Humble pasta gets a makeover with roasted vegetables and white beans. The result is a sublime dish that's both hearty and refined.

Times

  • Prep Time : 40 min min
  • Ready Time : 40 min

Servings

Ingredients

  • 1 large fennel bulb, trimmed
  • 2 medium zucchini
  • 3 tablespoons extra-virgin olive oil, divided
  • 1/4 teaspoon salt
  • 8 ounces (about 2 cups) whole-wheat penne or similar short pasta
  • 2 cloves garlic, finely chopped
  • 1 cup cooked cannellini beans, plus 1/2 cup bean-cooking liquid, pasta-cooking liquid or water (see Tip)
  • 2 plum tomatoes, diced
  • 3/4 cup crumbled hard, aged goat cheese or fresh goat cheese
  • 1/4 cup fresh mint leaves
  • Freshly ground pepper to taste

Directions

Preparation

  1. Preheat oven to 400 degrees F.
  2. Cut fennel bulb in half lengthwise and then slice lengthwise into 1/2-inch-thick wedges. Quarter zucchini lengthwise. Toss the fennel and zucchini with 1 tablespoon oil and salt.
  3. Arrange in a single layer on a large baking sheet. Roast, turning once, until soft and beginning to brown, about 20 minutes.
  4. Meanwhile, bring a large pot of water to a boil. Add pasta; cook until just tender, 8-10 minutes or according to package directions.
  5. Heat the remaining 2 tablespoons oil in a large skillet over medium heat. Add garlic and cook, stirring, for 30 seconds. Remove from the heat.
  6. When the vegetables are cool enough to handle, coarsely chop. Add the vegetables, beans and bean-cooking liquid (or other liquid) to the pan with the garlic and place over medium-low heat.
  7. Drain the pasta and immediately add it to the pan. Toss thoroughly and add tomatoes; toss until just warm.

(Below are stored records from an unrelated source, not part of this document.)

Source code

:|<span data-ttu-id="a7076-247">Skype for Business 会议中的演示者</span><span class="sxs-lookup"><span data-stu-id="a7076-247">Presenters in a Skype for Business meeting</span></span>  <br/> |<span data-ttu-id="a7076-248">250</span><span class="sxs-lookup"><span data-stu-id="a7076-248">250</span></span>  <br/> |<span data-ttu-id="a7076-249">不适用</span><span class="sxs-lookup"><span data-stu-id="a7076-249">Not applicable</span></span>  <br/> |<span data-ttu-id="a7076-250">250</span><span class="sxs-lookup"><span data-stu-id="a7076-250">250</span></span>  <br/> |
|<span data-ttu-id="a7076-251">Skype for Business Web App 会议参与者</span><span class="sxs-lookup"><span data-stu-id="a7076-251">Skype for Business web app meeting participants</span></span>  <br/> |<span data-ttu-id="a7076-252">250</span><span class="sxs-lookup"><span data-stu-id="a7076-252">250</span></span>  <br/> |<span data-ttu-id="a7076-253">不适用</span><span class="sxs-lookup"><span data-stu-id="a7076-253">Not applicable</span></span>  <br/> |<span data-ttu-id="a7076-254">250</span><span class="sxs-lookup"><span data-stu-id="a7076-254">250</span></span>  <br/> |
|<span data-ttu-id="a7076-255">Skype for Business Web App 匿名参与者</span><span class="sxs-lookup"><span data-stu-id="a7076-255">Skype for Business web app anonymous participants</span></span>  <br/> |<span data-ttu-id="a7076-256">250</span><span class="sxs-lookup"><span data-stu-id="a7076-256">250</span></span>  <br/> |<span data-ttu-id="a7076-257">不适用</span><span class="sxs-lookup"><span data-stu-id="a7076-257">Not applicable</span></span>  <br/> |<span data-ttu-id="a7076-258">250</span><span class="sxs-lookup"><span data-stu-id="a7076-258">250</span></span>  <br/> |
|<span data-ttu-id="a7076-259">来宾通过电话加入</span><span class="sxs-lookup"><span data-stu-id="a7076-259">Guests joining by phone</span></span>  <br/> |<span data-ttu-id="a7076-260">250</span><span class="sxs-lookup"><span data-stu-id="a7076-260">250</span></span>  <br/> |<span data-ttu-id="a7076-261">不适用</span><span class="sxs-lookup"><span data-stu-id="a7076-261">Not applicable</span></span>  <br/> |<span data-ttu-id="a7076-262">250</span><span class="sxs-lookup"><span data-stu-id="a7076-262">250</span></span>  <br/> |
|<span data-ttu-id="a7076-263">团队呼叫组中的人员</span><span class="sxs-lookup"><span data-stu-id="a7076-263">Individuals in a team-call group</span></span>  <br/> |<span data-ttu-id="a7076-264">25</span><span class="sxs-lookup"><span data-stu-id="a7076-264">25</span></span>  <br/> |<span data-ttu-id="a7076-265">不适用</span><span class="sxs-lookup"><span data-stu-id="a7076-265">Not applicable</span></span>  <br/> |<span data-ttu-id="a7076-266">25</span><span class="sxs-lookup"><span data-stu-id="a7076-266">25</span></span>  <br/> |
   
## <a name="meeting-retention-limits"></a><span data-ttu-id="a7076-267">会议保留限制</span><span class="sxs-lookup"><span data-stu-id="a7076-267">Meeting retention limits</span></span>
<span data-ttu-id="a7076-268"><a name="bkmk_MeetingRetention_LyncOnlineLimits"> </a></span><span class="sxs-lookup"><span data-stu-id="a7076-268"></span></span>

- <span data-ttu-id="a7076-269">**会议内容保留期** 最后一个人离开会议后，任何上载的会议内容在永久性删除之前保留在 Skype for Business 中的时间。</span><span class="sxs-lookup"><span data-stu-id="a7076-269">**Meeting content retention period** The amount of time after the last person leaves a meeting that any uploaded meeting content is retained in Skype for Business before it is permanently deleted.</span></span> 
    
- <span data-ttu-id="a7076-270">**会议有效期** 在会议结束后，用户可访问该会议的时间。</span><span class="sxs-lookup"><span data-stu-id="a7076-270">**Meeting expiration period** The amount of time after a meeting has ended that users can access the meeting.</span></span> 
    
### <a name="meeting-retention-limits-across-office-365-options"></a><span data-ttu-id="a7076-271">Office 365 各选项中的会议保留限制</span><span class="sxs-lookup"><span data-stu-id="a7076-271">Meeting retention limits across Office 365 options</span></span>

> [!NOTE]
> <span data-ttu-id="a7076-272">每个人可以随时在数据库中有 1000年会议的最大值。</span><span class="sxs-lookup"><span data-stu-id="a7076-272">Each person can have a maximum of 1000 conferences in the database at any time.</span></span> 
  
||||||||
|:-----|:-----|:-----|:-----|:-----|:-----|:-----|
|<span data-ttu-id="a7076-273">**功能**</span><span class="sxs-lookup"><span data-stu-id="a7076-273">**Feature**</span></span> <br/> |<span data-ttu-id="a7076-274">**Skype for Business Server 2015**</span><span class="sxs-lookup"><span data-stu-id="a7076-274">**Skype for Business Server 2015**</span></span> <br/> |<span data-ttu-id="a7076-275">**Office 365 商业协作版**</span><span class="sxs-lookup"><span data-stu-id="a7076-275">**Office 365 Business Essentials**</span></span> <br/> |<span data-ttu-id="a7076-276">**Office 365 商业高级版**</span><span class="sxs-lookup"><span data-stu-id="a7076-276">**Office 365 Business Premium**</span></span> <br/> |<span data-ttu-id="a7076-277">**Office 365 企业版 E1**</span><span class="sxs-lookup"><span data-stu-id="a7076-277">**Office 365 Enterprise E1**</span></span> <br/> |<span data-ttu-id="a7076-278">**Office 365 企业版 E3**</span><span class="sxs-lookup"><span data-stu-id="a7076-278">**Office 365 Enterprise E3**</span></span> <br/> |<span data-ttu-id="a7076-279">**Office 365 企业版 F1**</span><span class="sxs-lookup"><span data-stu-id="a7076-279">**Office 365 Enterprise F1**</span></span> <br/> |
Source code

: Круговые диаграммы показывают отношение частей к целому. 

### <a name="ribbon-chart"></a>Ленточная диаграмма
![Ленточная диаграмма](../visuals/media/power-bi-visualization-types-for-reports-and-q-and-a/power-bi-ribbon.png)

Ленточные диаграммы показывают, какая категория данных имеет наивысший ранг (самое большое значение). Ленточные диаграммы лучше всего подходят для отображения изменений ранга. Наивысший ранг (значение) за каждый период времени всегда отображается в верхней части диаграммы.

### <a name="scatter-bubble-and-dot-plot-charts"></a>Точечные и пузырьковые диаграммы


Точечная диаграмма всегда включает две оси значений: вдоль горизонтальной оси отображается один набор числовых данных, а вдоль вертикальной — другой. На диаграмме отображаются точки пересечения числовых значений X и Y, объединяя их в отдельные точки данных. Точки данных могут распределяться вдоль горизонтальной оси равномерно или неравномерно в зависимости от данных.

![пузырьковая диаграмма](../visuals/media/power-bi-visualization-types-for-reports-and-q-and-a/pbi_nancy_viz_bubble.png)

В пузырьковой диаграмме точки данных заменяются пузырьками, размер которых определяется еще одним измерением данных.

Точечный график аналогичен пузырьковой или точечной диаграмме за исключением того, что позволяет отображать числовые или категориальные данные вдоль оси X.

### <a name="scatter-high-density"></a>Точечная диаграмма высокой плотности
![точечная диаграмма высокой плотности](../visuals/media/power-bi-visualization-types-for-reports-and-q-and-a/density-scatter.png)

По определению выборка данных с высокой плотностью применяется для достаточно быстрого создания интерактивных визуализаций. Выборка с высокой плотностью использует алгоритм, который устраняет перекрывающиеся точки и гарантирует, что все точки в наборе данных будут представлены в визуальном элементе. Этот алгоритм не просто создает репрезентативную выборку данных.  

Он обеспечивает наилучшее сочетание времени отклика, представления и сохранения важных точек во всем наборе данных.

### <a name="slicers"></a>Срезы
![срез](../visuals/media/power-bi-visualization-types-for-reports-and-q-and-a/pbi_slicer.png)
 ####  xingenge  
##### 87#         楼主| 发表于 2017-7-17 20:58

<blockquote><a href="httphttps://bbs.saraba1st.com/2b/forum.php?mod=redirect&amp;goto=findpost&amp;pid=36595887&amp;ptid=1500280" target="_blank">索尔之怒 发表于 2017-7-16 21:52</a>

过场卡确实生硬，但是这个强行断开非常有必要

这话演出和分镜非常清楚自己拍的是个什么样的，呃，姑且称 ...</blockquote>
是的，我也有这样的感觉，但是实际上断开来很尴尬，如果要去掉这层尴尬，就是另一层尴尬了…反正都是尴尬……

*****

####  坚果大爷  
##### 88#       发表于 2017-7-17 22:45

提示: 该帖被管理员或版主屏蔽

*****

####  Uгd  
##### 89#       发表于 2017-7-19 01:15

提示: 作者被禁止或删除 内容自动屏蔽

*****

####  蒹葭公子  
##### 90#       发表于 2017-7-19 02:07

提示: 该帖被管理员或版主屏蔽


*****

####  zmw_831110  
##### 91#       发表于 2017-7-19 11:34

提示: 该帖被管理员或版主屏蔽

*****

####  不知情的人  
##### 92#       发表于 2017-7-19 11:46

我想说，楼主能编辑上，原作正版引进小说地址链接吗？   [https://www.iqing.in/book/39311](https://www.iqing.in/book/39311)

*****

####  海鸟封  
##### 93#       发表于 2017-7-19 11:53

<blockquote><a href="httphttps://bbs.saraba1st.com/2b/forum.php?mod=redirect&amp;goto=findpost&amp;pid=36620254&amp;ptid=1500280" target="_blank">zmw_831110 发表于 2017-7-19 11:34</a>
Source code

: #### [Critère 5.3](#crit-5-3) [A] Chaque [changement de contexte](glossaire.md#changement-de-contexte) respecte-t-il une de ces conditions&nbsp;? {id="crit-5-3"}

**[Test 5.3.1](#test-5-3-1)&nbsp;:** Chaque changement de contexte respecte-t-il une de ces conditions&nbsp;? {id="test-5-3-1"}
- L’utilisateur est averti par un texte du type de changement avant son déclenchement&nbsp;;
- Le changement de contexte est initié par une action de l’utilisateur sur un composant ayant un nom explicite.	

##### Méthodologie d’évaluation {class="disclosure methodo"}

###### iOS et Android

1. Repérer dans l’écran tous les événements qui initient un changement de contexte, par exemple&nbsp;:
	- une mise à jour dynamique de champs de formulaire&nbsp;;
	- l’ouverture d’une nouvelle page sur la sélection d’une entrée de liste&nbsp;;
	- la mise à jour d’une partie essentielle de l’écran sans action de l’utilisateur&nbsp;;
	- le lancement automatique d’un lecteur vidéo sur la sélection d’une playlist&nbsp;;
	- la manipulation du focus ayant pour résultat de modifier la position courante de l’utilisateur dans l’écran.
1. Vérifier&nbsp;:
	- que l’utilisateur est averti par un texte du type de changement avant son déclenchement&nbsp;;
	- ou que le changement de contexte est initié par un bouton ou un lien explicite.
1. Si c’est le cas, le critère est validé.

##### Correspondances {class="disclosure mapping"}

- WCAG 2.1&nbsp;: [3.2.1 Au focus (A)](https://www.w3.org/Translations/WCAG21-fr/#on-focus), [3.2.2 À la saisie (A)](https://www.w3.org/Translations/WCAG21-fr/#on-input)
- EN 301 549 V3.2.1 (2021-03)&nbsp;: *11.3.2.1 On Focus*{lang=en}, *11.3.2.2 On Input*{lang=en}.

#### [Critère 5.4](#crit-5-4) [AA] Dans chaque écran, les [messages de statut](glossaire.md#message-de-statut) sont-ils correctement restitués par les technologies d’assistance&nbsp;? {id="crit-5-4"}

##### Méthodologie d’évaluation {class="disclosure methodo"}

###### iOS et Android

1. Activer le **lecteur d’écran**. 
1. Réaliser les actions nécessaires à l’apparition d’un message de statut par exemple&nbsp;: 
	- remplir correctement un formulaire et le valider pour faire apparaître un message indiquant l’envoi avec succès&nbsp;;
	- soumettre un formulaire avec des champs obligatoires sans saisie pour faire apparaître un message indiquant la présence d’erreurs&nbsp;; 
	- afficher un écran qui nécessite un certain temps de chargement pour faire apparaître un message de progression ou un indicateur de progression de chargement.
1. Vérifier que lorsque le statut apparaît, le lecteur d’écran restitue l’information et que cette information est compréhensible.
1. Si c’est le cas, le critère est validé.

Remove from the heat and stir in cheese and mint. Season with pepper.

Tips

How to Cook a Pot of Beans

  • Pick over 1 pound dry beans to remove any pebbles or broken beans and rinse well under cold water. Place in a large bowl, cover with 3 inches of cold water and soak for 4 to 24 hours.
  • When you’re ready to cook the beans, heat 3 tablespoons extra-virgin olive oil in a large saucepan over medium heat. Add 1 small chopped onion, 2 to 3 chopped garlic cloves and 1 chopped celery stalk (optional). Cook, stirring, until the vegetables are beginning to soften, 3 to 4 minutes. Drain the beans and add to the pan. Add enough cold water to cover the beans by 1 inch. Bring to a boil and boil for 5 minutes. Lower the heat to a bare simmer, partially cover and cook, stirring occasionally, until tender, 20 minutes to 3 hours, depending on the freshness of the beans. If at any time the liquid level drops below the beans, add 1 cup hot water. When the beans are nearly soft, stir in 1 to 1 1/2 teaspoons salt. (Do not drain; beans are best stored in their cooking liquid and the liquid can be used in some recipes.)
  • Makes about 6 cups.

Per serving: 515 calories; 22 g fat (7 g saturated fat, 11 g mono unsaturated fat); 22 mg cholesterol; 63 g carbohydrates; 20 g protein; 12 g fiber; 350 mg sodium; 990 mg potassium

Nutrition Bonus: Vitamin C (48% daily value), Calcium (34% dv), Folate & Potassium (28% dv), Iron (27% dv), Vitamin A (25% dv), Magnesium (17% dv).

Exchanges: 3 starch, 2 vegetable, 1-1/2 medium fat meat, 2 fat

Contributed by: EatingWell.com

Turn humble pasta and beans gourmet by adding roasted vegetables, fresh mint and tangy, salty, aged goat cheese. When making a pasta dish with beans, you can use some of the bean-cooking liquid to give the sauce silky body and help it cling to the pasta. If you’re using canned beans, use some of the pasta-cooking liquid or just water.